Segment Open

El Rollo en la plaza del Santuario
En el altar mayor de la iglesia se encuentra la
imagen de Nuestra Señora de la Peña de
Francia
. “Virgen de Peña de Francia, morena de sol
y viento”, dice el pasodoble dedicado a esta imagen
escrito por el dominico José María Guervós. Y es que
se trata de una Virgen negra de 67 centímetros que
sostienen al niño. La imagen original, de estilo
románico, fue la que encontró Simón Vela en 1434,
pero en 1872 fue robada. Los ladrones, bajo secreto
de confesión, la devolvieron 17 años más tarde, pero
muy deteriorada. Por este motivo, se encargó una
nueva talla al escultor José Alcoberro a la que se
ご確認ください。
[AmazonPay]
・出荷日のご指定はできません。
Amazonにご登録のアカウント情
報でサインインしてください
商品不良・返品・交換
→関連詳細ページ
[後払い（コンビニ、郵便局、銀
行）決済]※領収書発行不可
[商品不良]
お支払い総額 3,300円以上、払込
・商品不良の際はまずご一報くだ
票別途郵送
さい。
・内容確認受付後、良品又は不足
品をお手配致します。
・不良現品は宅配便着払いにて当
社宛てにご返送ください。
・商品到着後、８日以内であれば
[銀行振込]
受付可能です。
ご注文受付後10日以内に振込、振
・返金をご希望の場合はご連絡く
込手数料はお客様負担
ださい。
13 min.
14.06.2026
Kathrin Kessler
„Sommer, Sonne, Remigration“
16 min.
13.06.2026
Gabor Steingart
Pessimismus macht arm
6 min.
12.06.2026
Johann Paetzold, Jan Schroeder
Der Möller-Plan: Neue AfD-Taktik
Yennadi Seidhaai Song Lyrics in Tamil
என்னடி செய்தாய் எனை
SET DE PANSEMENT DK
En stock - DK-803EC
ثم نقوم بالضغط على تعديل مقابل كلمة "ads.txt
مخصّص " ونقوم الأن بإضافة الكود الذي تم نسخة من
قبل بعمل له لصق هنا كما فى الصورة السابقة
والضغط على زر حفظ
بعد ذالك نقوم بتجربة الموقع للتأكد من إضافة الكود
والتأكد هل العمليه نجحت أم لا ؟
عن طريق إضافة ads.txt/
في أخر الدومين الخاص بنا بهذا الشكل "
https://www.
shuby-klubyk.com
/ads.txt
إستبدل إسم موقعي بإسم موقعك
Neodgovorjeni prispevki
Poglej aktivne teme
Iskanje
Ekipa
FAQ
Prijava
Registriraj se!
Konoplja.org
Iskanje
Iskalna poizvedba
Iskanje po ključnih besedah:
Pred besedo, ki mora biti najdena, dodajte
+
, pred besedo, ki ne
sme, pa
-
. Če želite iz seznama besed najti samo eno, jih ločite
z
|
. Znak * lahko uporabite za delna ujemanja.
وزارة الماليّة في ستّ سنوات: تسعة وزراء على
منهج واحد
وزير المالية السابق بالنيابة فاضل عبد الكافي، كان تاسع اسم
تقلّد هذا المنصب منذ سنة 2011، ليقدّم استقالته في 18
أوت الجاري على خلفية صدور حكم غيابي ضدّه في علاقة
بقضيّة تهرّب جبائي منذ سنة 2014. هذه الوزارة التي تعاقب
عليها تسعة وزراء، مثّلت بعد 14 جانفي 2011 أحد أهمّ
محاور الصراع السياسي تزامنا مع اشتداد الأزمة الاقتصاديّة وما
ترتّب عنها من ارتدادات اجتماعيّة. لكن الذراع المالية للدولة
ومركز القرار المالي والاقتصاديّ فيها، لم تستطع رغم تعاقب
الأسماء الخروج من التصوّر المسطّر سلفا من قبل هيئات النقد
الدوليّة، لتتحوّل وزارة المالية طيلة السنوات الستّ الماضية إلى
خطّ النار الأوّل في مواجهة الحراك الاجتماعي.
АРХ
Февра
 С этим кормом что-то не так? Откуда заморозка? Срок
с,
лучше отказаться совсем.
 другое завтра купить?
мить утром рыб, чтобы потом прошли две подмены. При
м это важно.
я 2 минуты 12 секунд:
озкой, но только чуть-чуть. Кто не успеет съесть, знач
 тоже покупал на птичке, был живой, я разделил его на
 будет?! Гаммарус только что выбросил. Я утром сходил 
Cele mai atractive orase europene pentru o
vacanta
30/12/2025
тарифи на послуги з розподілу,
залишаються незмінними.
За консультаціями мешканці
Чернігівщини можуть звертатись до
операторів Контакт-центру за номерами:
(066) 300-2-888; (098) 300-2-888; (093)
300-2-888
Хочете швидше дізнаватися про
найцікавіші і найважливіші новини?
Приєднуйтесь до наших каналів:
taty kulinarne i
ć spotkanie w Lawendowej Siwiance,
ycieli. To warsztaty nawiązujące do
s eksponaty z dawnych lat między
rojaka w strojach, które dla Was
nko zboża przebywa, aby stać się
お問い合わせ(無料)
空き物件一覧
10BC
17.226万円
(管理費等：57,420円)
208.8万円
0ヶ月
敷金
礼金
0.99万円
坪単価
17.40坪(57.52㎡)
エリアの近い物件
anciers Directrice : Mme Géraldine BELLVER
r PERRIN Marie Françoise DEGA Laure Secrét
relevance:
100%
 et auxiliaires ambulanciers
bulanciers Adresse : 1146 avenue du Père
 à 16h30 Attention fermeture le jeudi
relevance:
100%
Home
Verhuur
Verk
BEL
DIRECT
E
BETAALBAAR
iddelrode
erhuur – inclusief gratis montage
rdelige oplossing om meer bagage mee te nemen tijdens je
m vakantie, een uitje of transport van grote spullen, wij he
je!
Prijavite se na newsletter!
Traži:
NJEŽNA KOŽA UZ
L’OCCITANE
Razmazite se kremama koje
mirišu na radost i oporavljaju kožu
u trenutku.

Segment Closed

- _Task statement_
Where the word "الكود" occurs in a line of the entries above, count that line, and reply with the total only.

- _Written reply_
2